Am 11. Dezember 2012 unterzeichneten das «Giornale del Popolo» und syndicom eine Abmachung, wonach gemäss Art. 17 des GAV 2000 eine Abgangsentschädigung entrichtet wird, die auf Basis der Dienstjahre sowie des Alters der entlassenen Person berechnet wird.

Respekt auch gegenüber dem Gegner

Verleger und Gewerkschaft ziehen bei den Verhandlungen nicht am gleichen Strick. Aber der objektive Interessenkonflikt schliesst den gegenseitigen Respekt nicht aus. Das beginnt beim Zuhören und setzt sich im Gespräch fort. Hier konnte syndicom denn auch dem «Giornale del Popolo» ein korrektes Verhalten bestätigen, ebenso eine absolut transparente Kommunikation. Diese Einstellung hatte sich schon in der Vergangenheit gezeigt, wie zum Beispiel vor etwas mehr als einem Jahr, als syndicom und Impressum die Herausgeber der Tessiner Tageszeitungen brieflich zu einem Austausch über die Lage der gedruckten Presse im Tessin sowie über die Arbeits­bedin­gungen der Journalistinnen und Journalisten einluden. Das «Giornale del Popolo» war sofort bereit zu einem solchen Treffen. Der «Corriere del Ticino» dagegen verwies in einem Schrei­ben vom 2. September 2012 nur auf Giacomo Salvioni, den Präsidenten des Verlegerdachverbands Stampa Svizzera, als ihren Vertreter und zuständigen Ansprechpartner – de facto eine Gesprächsverweigerung.

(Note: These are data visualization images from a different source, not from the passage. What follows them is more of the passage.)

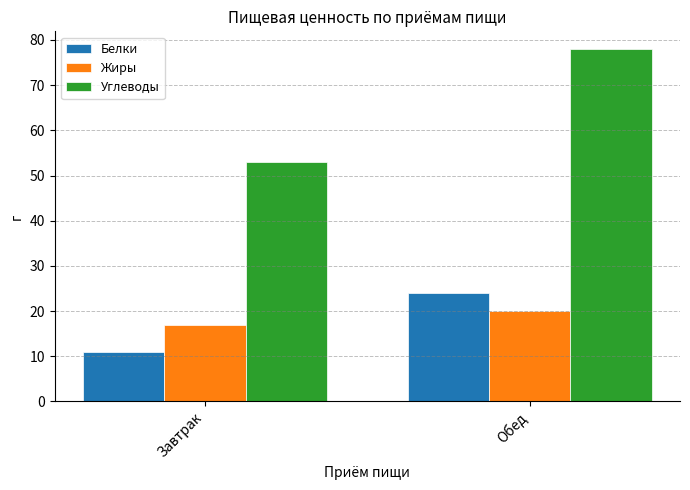

How many groups of bars are there?

2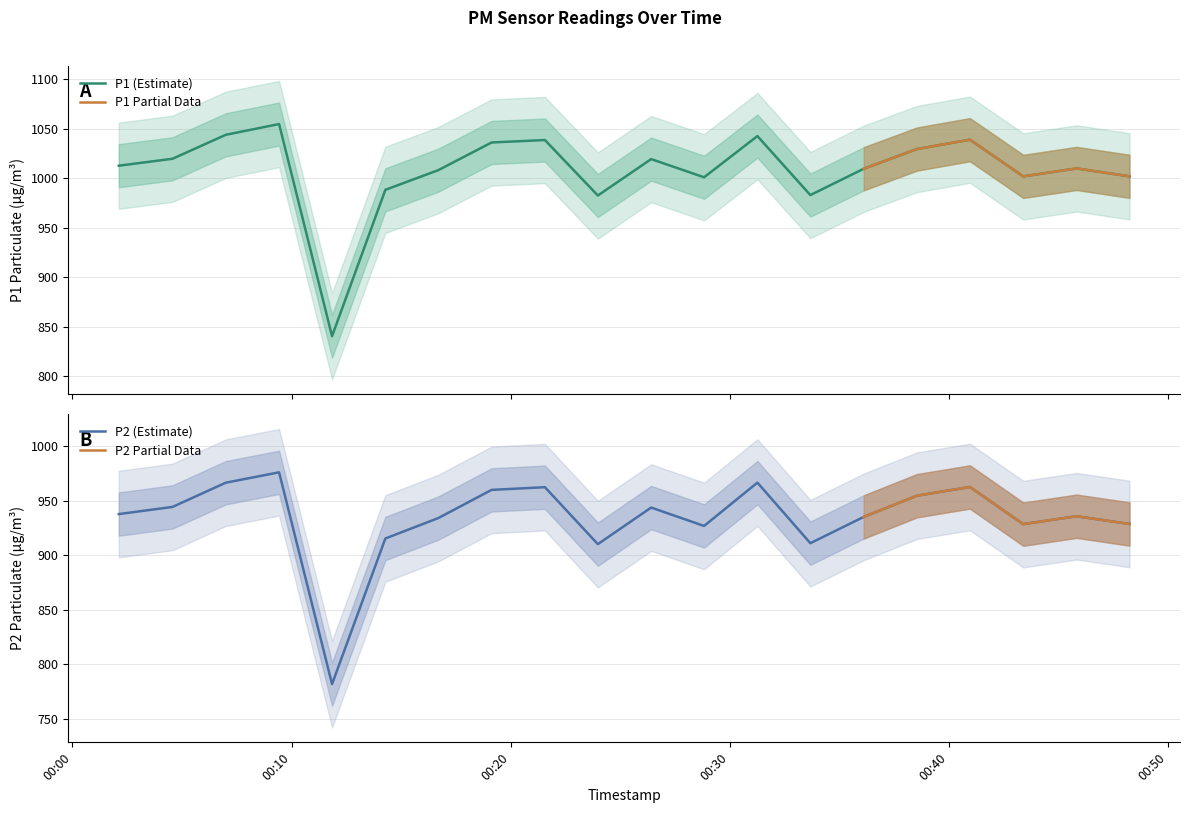

What is the highest value of the P1 (Estimate) series?

1054.7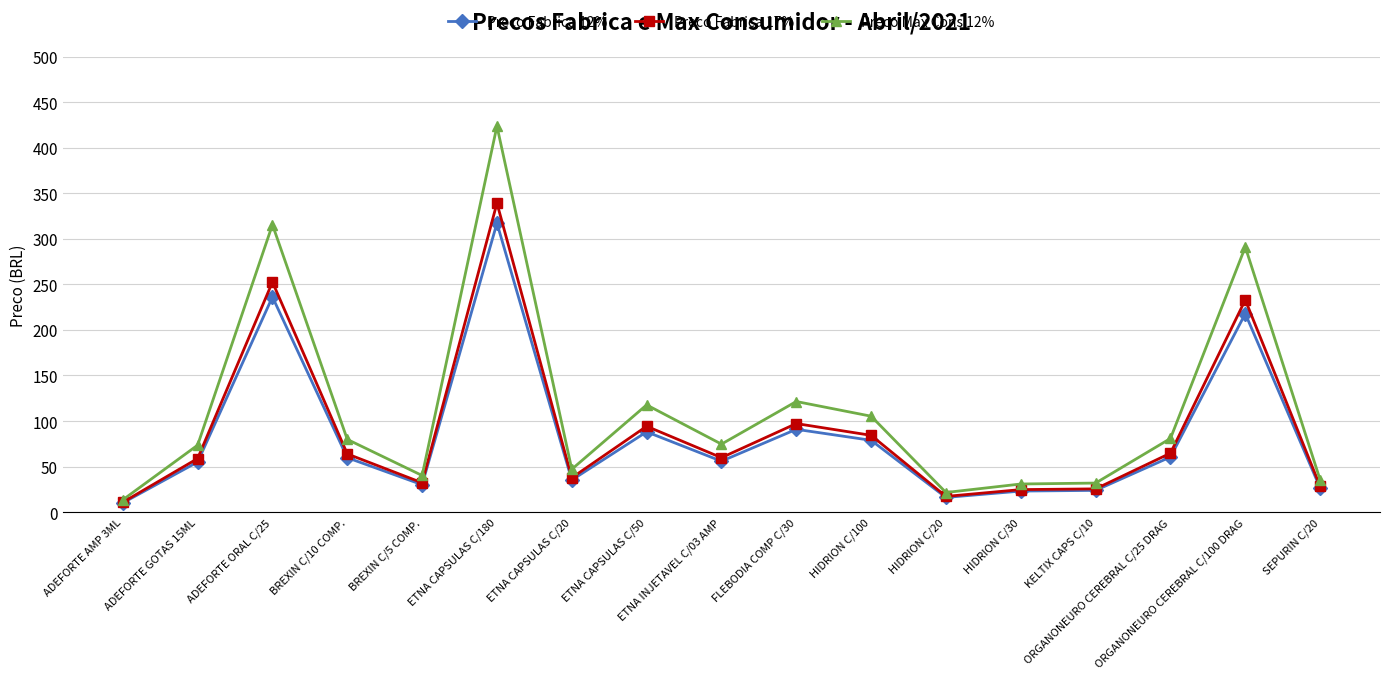

Is the value of Preco Fabrica 17% at ETNA CAPSULAS C/180 greater than the value of Preco Fabrica 12% at ADEFORTE AMP 3ML?

Yes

Der Vollständigkeit halber sei erwähnt, dass es im Jahr 2012 verschiedentlich möglich war, auch mit der Holding Timedia wieder ins Gespräch zu kommen: dank der offenen Haltung ihres Direktors Marcello Foa. syndicom ist der Ansicht, dass eine solche Dialogbereitschaft der einzige Weg ist, die gegenwärtig stürmischen Zeiten zu meistern.

Leere Versprechungen

Die Haltung des «Giornale del Popolo» ist der klare Beweis dafür, dass man trotz vertragslosem Zustand nach wie vor Vernunft und gesunden Menschenverstand walten lassen kann. Deshalb ruft syndicom allen Tessiner Verlegern immer wieder die vor Jahren mündlich abgegebenen Versprechungen in Erinnerung, wonach sie sich weiterhin an die Bestimmungen des Gesamtarbeitsvertrags halten wollen, auch wenn dieser gegenwärtig nicht in Kraft ist. Leider kommt es immer wieder vor, dass einige Herausgeber in der Öffentlichkeit hoch und heilig versprechen, den Vorschriften des GAV nachzukommen; wenn man der Sache aber auf den Grund geht, stellt man fest, dass zum Beispiel die freien redaktionellen Mitarbeiter bis auf wenige Ausnahmen viel weniger erhalten als die festgelegten Honorare. Und bei den Löhnen sieht es nicht besser aus. Wenn die Mindestlöhne noch eingehalten werden, so stammen die Zahlen aus dem Jahr 2004 – sie wurden seither nicht mehr neu verhandelt und auch nicht der Teuerung angepasst. Und jetzt hat Salvioni auch noch beschlossen, in der «Regione» den Leistungslohn einzuführen, wie dies andere Verleger, insbesondere in der Westschweiz, schon länger handhaben. Da vermag es nicht zu erstaunen, dass die Verleger keinen GAV mehr wollen.